**What you should do:** Can you pull out every line of text from the material below, word for word, and leave the pictures out?

**Dataset section:**
- Opening Delimiter -
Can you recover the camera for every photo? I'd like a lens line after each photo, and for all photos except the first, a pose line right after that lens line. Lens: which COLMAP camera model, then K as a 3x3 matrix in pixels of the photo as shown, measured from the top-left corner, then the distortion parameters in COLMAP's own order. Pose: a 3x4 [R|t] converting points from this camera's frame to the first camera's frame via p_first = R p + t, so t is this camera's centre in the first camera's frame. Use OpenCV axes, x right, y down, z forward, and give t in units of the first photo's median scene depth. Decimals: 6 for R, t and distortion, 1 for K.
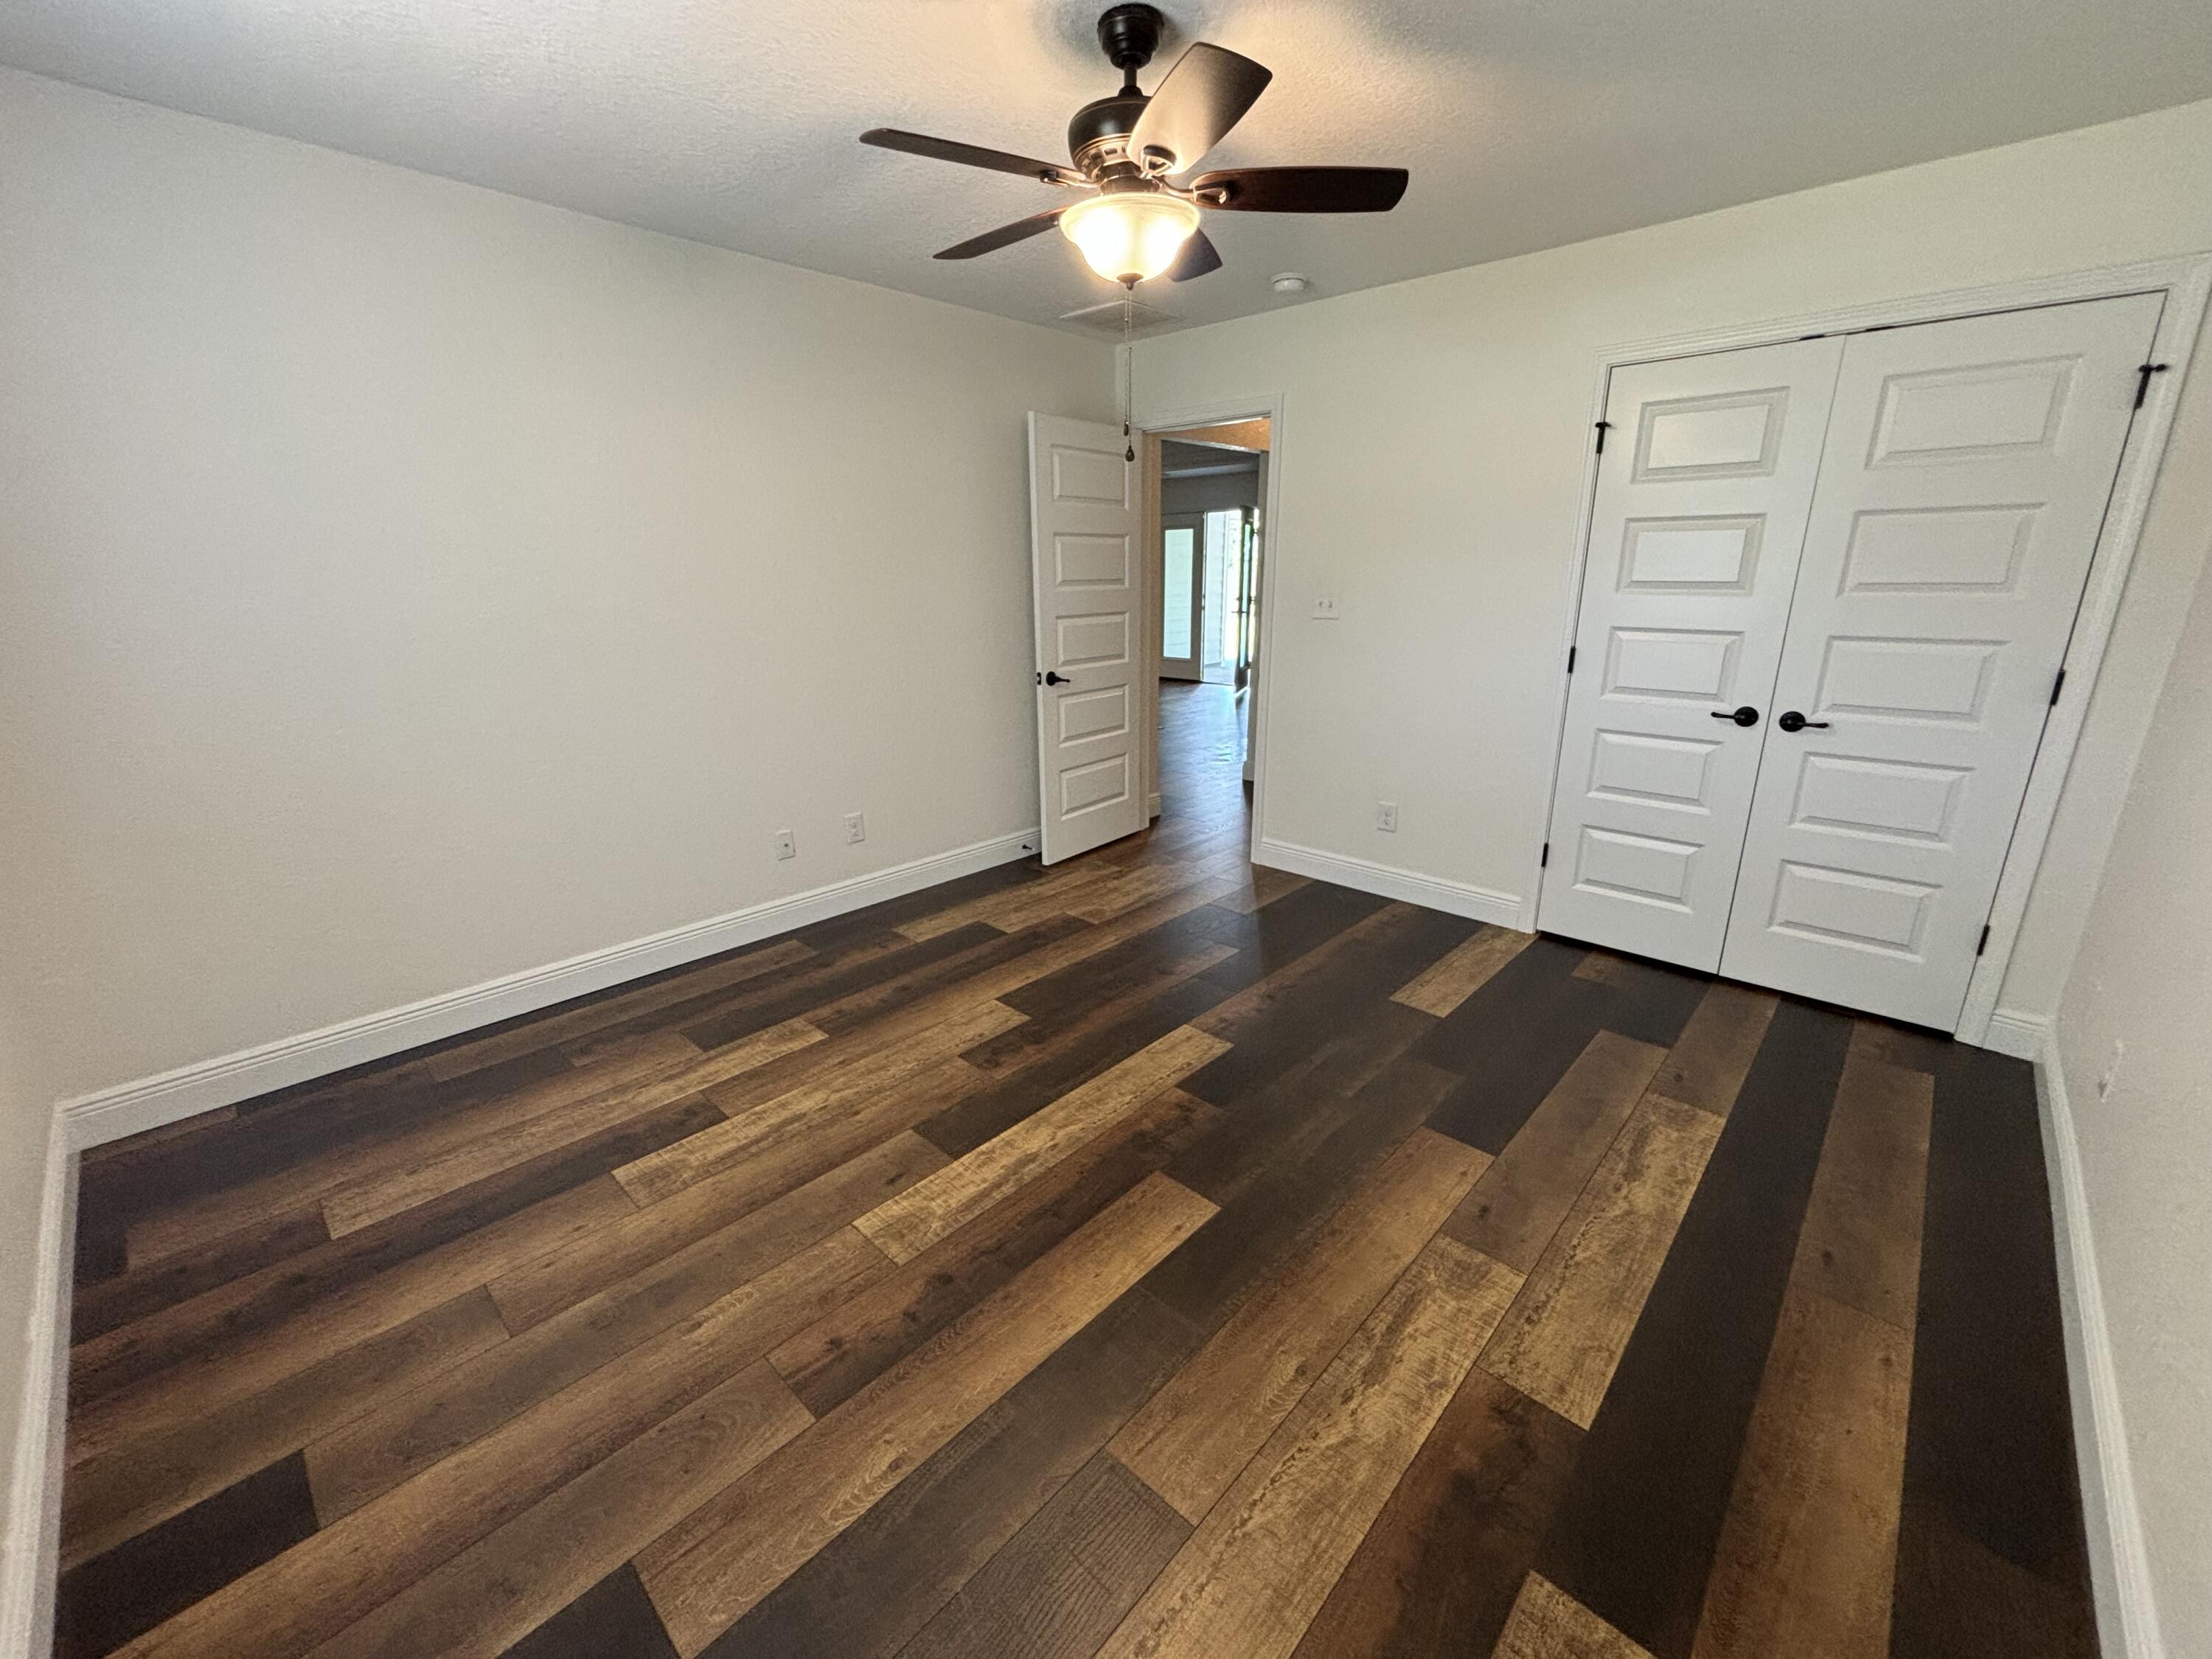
lens RADIAL K [[891.8, 0, 1103.6], [0, 891.8, 825.3], [0, 0, 1]] dist [0.002566, 0.000893]
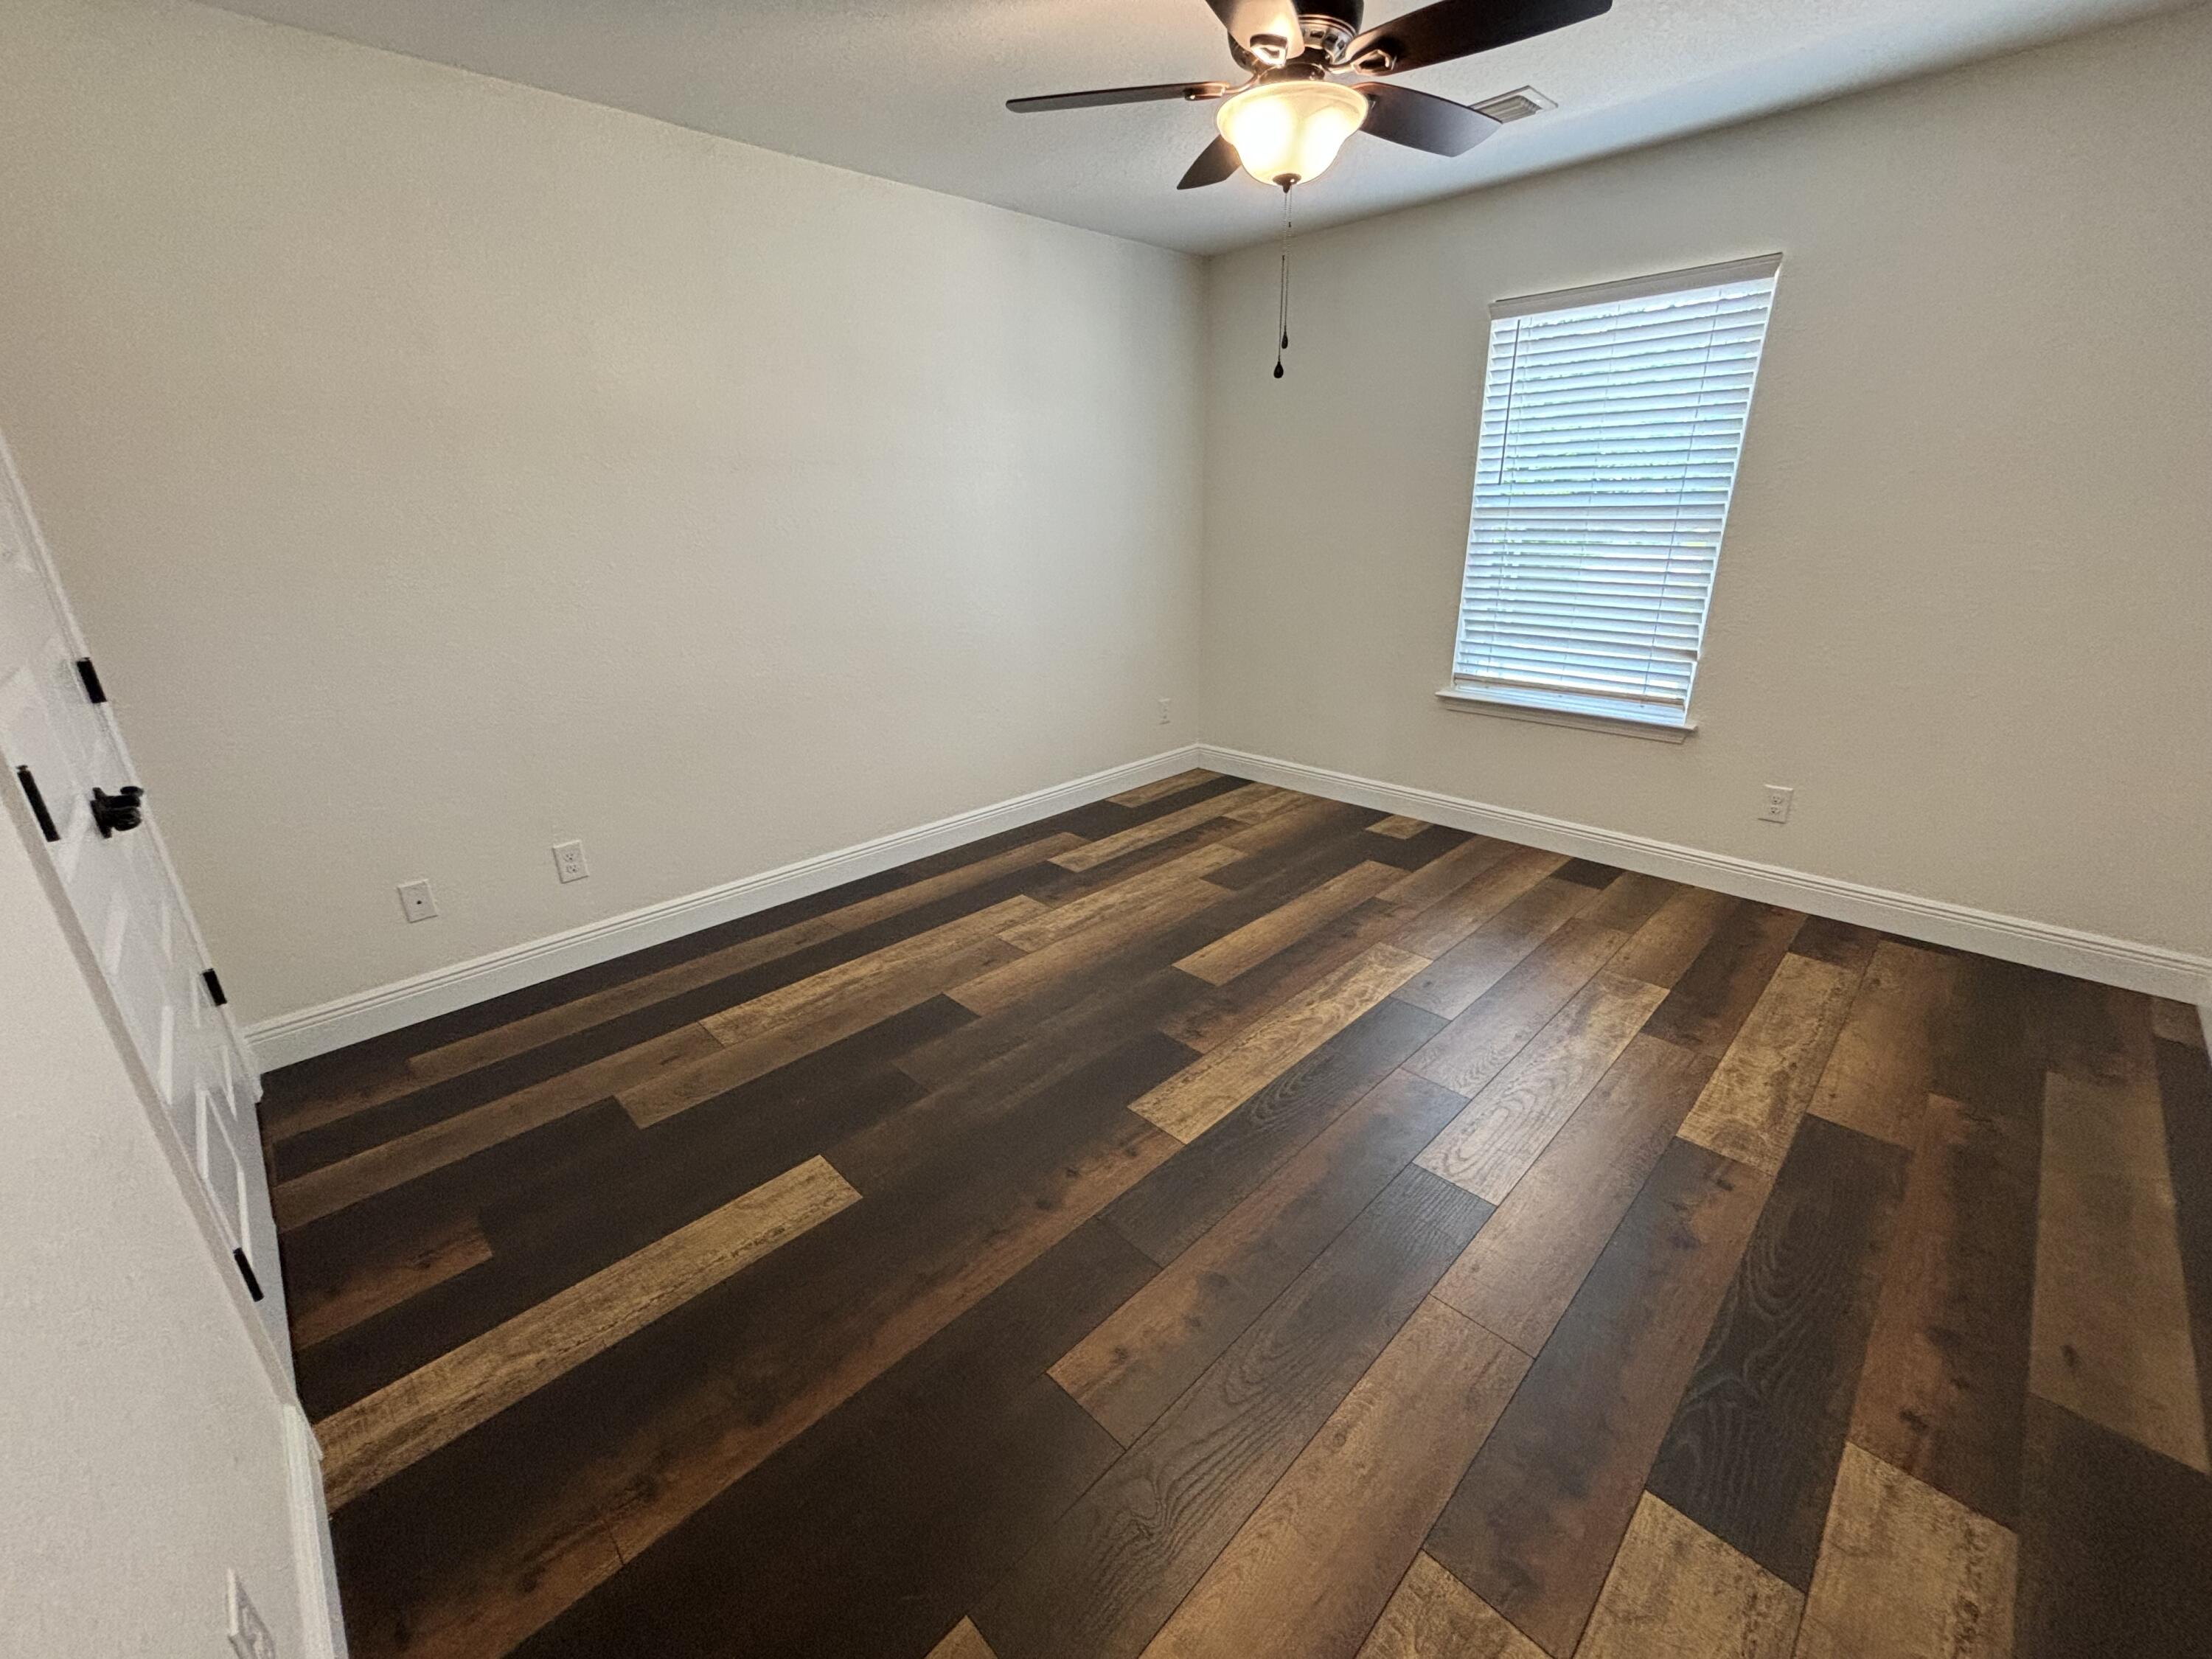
lens RADIAL K [[891.8, 0, 1103.6], [0, 891.8, 825.3], [0, 0, 1]] dist [0.002566, 0.000893]
pose [[-0.998853, 0.009827, 0.046868, 0.160519], [0.035549, 0.807917, 0.588224, -0.537307], [-0.032085, 0.589215, -0.807339, 1.877521]]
- Closing Delimiter -
**Task result:**
Can you recover the camera for every photo? I'd like a lens line after each photo, and for all photos except the first, a pose line right after that lens line. Lens: which COLMAP camera model, then K as a 3x3 matrix in pixels of the photo as shown, measured from the top-left corner, then the distortion parameters in COLMAP's own order. Pose: a 3x4 [R|t] converting points from this camera's frame to the first camera's frame via p_first = R p + t, so t is this camera's centre in the first camera's frame. Use OpenCV axes, x right, y down, z forward, and give t in units of the first photo's median scene depth. Decimals: 6 for R, t and distortion, 1 for K.
lens RADIAL K [[891.8, 0, 1103.6], [0, 891.8, 825.3], [0, 0, 1]] dist [0.002566, 0.000893]
lens RADIAL K [[891.8, 0, 1103.6], [0, 891.8, 825.3], [0, 0, 1]] dist [0.002566, 0.000893]
pose [[-0.998853, 0.009827, 0.046868, 0.160519], [0.035549, 0.807917, 0.588224, -0.537307], [-0.032085, 0.589215, -0.807339, 1.877521]]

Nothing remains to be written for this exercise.